▶ _EXERCISE TASK_: Reproduce all the entries below, substituting "ground cover" for "land cover" and keeping everything else the same. Omit the pictures from your answer.

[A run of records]
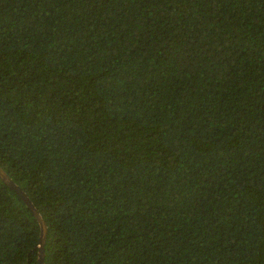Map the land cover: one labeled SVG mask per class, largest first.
<instances>
[{
    "label": "trees",
    "instance_id": "1",
    "mask_svg": "<svg viewBox=\"0 0 264 264\" xmlns=\"http://www.w3.org/2000/svg\"><path fill=\"white\" fill-rule=\"evenodd\" d=\"M0 168L43 264H264V0H0Z\"/></svg>",
    "mask_w": 264,
    "mask_h": 264
},
{
    "label": "water",
    "instance_id": "2",
    "mask_svg": "<svg viewBox=\"0 0 264 264\" xmlns=\"http://www.w3.org/2000/svg\"><path fill=\"white\" fill-rule=\"evenodd\" d=\"M0 180L9 188H11L18 196L22 198L25 202L26 206L29 208L33 216L35 217L36 221L39 225V235H38V243H37V261L38 264H43V243L45 237V225L43 220L41 219L40 215L36 211V209L32 206L30 201L26 198L24 193L20 190V188L13 183V181L7 176V174L0 168Z\"/></svg>",
    "mask_w": 264,
    "mask_h": 264
}]
</instances>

▶ _RESPONSE_:
Map the ground cover: one labeled SVG mask per class, largest first.
<instances>
[{
    "label": "trees",
    "instance_id": "1",
    "mask_svg": "<svg viewBox=\"0 0 264 264\" xmlns=\"http://www.w3.org/2000/svg\"><path fill=\"white\" fill-rule=\"evenodd\" d=\"M0 168L43 264H264V0H0Z\"/></svg>",
    "mask_w": 264,
    "mask_h": 264
},
{
    "label": "water",
    "instance_id": "2",
    "mask_svg": "<svg viewBox=\"0 0 264 264\" xmlns=\"http://www.w3.org/2000/svg\"><path fill=\"white\" fill-rule=\"evenodd\" d=\"M0 180L9 188H11L18 196L22 198L25 202L26 206L29 208L33 216L35 217L36 221L39 225V235H38V243H37V261L38 264H43V243L45 237V225L43 220L41 219L40 215L36 211V209L32 206L30 201L26 198L24 193L20 190V188L13 183V181L7 176V174L0 168Z\"/></svg>",
    "mask_w": 264,
    "mask_h": 264
}]
</instances>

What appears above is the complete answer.